Torik blinked. "That's not how that works."

"Tell me when you're ready to have a conversation that does."

Kell gave a small, knowing smile. "Ithren handles intelligence and research. Don't try to impress her, it'll only make her hate you faster."

Kell stepped to the map, the atmosphere growing tenser as he laid a new parchment over the old. A crude drawing of the Crown of Tharoghul, its center gem cracked. Threads of ink extended from it like fractures in glass.

"This is what we're dealing with," Kell said. "You all know what's housed in the crown, Tharoghul, The Last Titan."

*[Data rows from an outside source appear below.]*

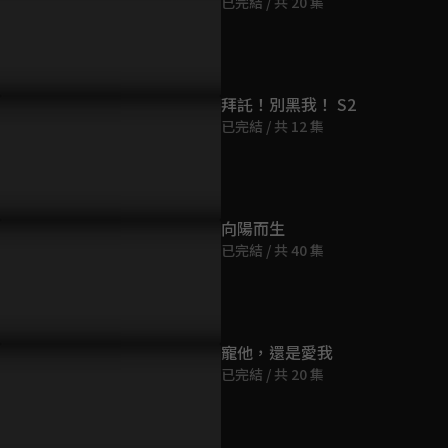
已完結 / 共 20 集
第9集
35分鐘
第10集
拜託！別黑我！ S2
33分鐘
已完結 / 共 12 集
需要每天跟你接吻！怪病霸
強簽親吻契約？
第11集
34分鐘
向陽而生
已完結 / 共 40 集
第12集
36分鐘
第13集
寵他，還是愛我
33分鐘
已完結 / 共 20 集
第14集
35分鐘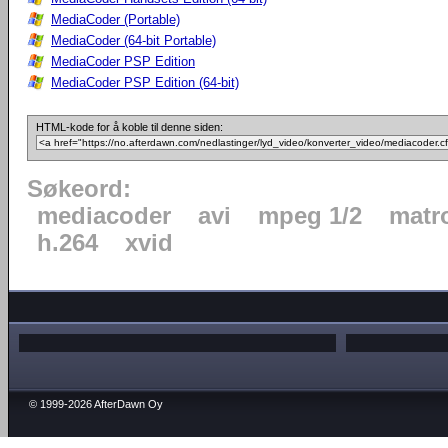
MediaCoder (Portable)
MediaCoder (64-bit Portable)
MediaCoder PSP Edition
MediaCoder PSP Edition (64-bit)
HTML-kode for å koble til denne siden:
Søkeord:
mediacoder
avi
mpeg 1/2
matr
h.264
xvid
© 1999-2026 AfterDawn Oy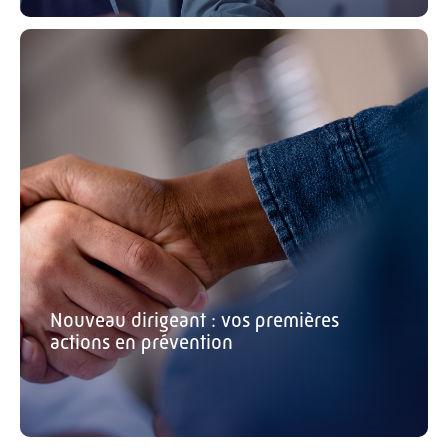
Nouveau dirigeant : vos premières
actions en prévention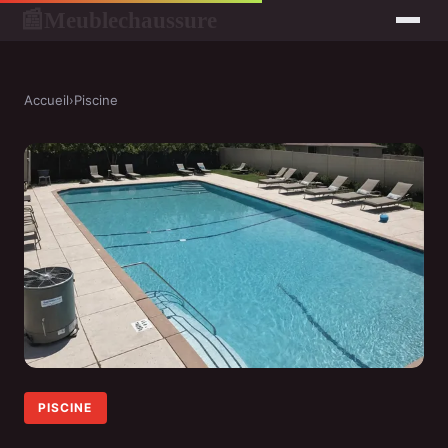
Meublechaussure
📰
Accueil
›
Piscine
PISCINE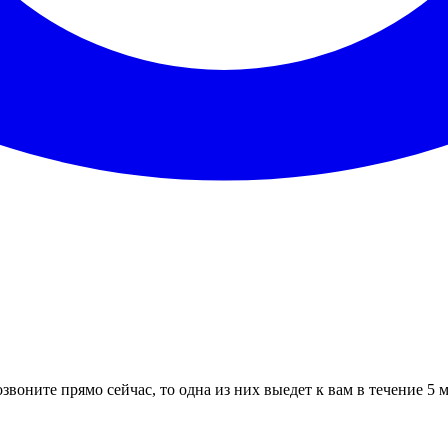
звоните прямо сейчас, то одна из них выедет к вам в течение 5 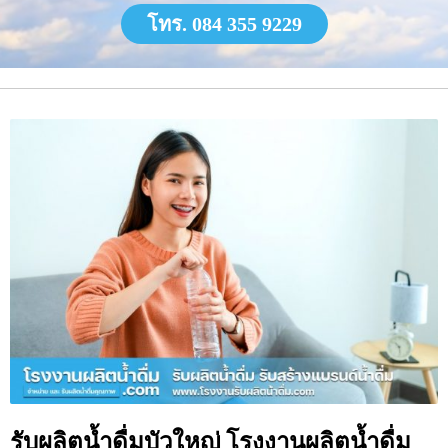
โทร. 084 355 9229
รับผลิตน้ำดื่มบัวใหญ่ โรงงานผลิตน้ำดื่ม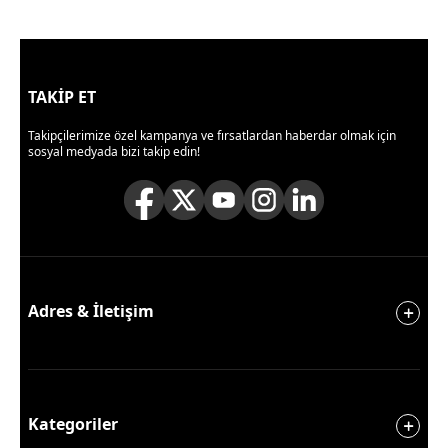
TAKİP ET
Takipçilerimize özel kampanya ve fırsatlardan haberdar olmak için
sosyal medyada bizi takip edin!
Adres & İletişim
Kategoriler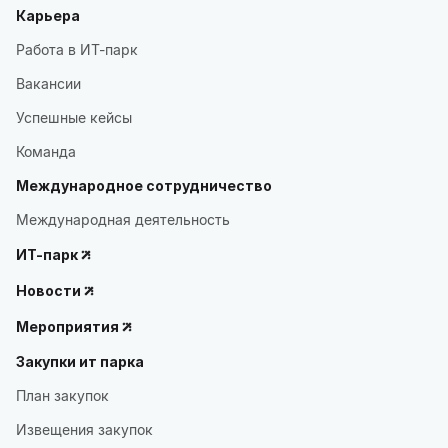
Карьера
Работа в ИТ-парк
Вакансии
Успешные кейсы
Команда
Международное сотрудничество
Международная деятельность
ИТ-парк
Новости
Мероприятия
Закупки ит парка
План закупок
Извещения закупок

He tapped the cracked gem.

"This is the only thing that keeps him locked there. The cult didn't just steal it for power. They want to break it. Completely. And every day they hold it, they get closer."

"Reports from the outer farms confirm it," Dama said. "Creatures showing signs of corruption. Shifting forms. Madness."

"They're testing something," Ithren muttered. "Small breaks. Controlled. They're trying to accelerate the rupture without drawing attention."

Kell nodded. "And we just ran out of time to be subtle. I'm taking over recovery operations. The plan begins tonight. You've all been briefed in pieces but now we work as one."

He turned to Torik.

"You've seen the Crown. Handled it. Whatever skills you used to steal it in the first place… that may be our only shot once we're close."

Torik shifted. "It was one thing to infiltrate Ysara's keep, but another to infiltrate that cult. No offense."

Kell looked at him. "Then start trusting us. Because the next time you try to get that crown, it won't just be your life on the line."

Torik looked back at the faces around the table. Hard, weathered. Capable. But how could he trust them, how could they trust him?

He trusted Mox, the one person he felt like he could've called a friend, and even he betrayed him.

This Kell though. The way these people respected him without question. The fact that Maribel trained him not for coin, but as a favor. These people in this room all willing to risk their lives for his plan.

Maybe he was worth trusting.

…No. Don't be stupid.

Torik's mind was in civil war, Kell had an aura about him that even started to work on him.